____ Data records
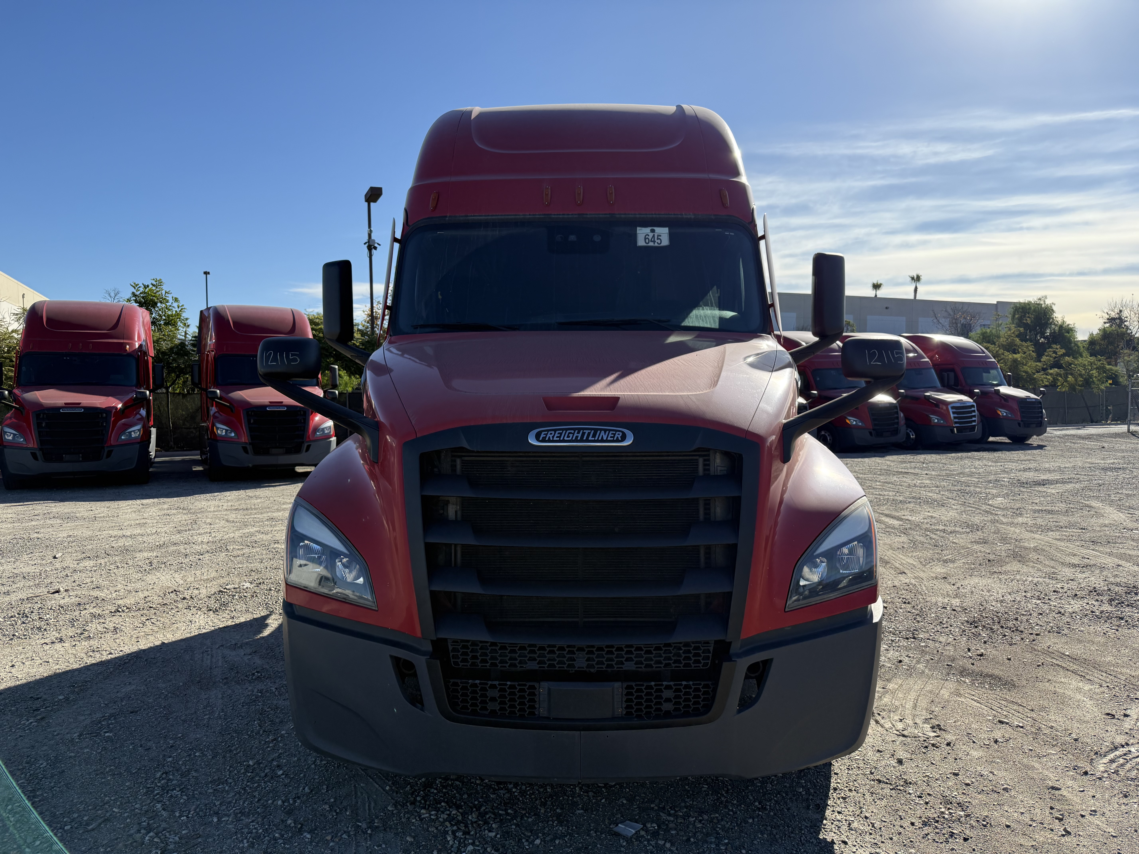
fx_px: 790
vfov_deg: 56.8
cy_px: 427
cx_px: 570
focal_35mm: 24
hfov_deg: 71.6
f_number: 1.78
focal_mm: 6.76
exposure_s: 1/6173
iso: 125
________
→ **Exercise**: Nothing should appear in the output except the lines from the one with "vfov_deg: 56.8" through the end of the records above, copied exactly.

→ **Exercise answer**:
vfov_deg: 56.8
cy_px: 427
cx_px: 570
focal_35mm: 24
hfov_deg: 71.6
f_number: 1.78
focal_mm: 6.76
exposure_s: 1/6173
iso: 125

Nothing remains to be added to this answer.